(Source data)
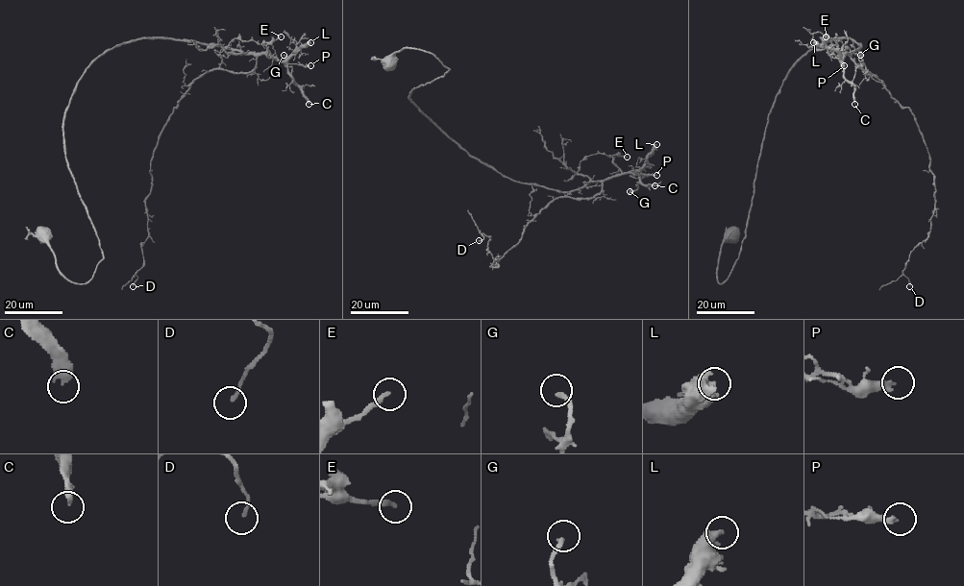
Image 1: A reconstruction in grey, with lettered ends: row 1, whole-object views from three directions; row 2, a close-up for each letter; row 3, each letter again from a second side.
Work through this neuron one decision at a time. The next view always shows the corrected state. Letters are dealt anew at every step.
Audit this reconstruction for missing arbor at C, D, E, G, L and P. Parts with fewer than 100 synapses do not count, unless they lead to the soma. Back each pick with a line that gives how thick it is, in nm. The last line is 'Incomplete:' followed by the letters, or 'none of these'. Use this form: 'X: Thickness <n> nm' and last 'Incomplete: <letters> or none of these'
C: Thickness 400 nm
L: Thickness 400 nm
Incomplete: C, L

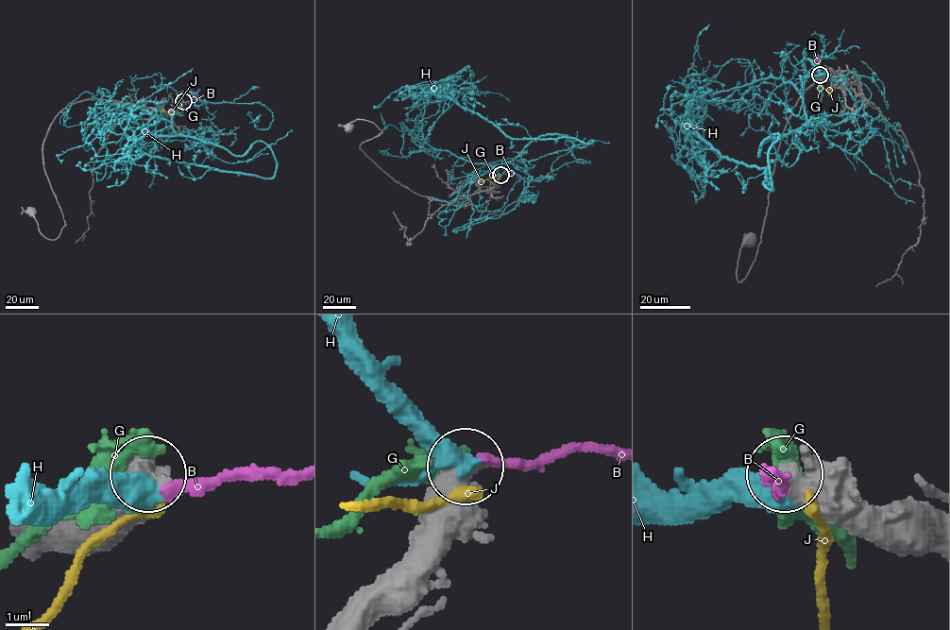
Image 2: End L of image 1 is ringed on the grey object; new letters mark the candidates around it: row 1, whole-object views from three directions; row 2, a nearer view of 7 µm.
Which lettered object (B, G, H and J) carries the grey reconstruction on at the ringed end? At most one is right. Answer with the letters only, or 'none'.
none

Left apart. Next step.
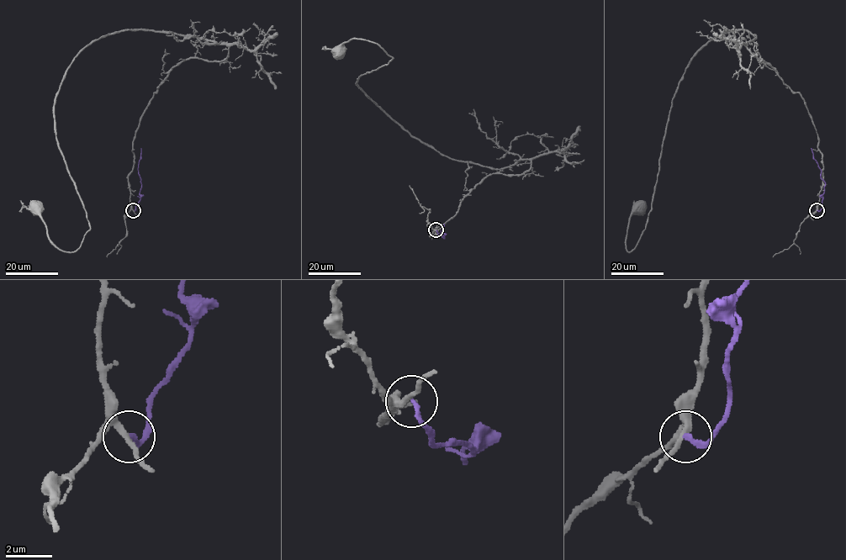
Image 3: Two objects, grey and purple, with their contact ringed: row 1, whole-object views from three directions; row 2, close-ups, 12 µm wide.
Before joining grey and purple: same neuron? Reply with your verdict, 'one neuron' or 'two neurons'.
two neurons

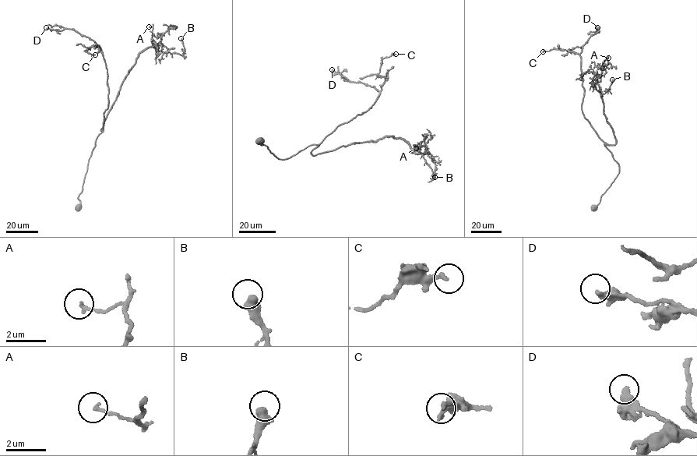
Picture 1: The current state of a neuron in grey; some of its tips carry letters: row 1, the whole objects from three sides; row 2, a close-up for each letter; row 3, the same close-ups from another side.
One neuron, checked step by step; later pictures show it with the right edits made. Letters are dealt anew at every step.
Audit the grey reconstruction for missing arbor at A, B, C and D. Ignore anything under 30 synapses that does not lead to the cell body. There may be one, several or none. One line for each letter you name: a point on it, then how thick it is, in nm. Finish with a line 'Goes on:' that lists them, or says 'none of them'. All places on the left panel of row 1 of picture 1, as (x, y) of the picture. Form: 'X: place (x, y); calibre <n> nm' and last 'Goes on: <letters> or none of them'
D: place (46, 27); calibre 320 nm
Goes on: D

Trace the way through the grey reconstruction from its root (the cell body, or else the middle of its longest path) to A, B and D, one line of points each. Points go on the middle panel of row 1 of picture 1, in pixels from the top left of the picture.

- [What this task involves]:
Each line above that falls between the line with "Which lettered object" and the line with "One neuron, checked" should be printed exactly, together with those two lines, but the pictures should not.

- [The completed task]:
Which lettered object (B, G, H and J) carries the grey reconstruction on at the ringed end? At most one is right. Answer with the letters only, or 'none'.
none

Left apart. Next step.
Image 3: Two objects, grey and purple, with their contact ringed: row 1, whole-object views from three directions; row 2, close-ups, 12 µm wide.
Before joining grey and purple: same neuron? Reply with your verdict, 'one neuron' or 'two neurons'.
two neurons

Picture 1: The current state of a neuron in grey; some of its tips carry letters: row 1, the whole objects from three sides; row 2, a close-up for each letter; row 3, the same close-ups from another side.
One neuron, checked step by step; later pictures show it with the right edits made. Letters are dealt anew at every step.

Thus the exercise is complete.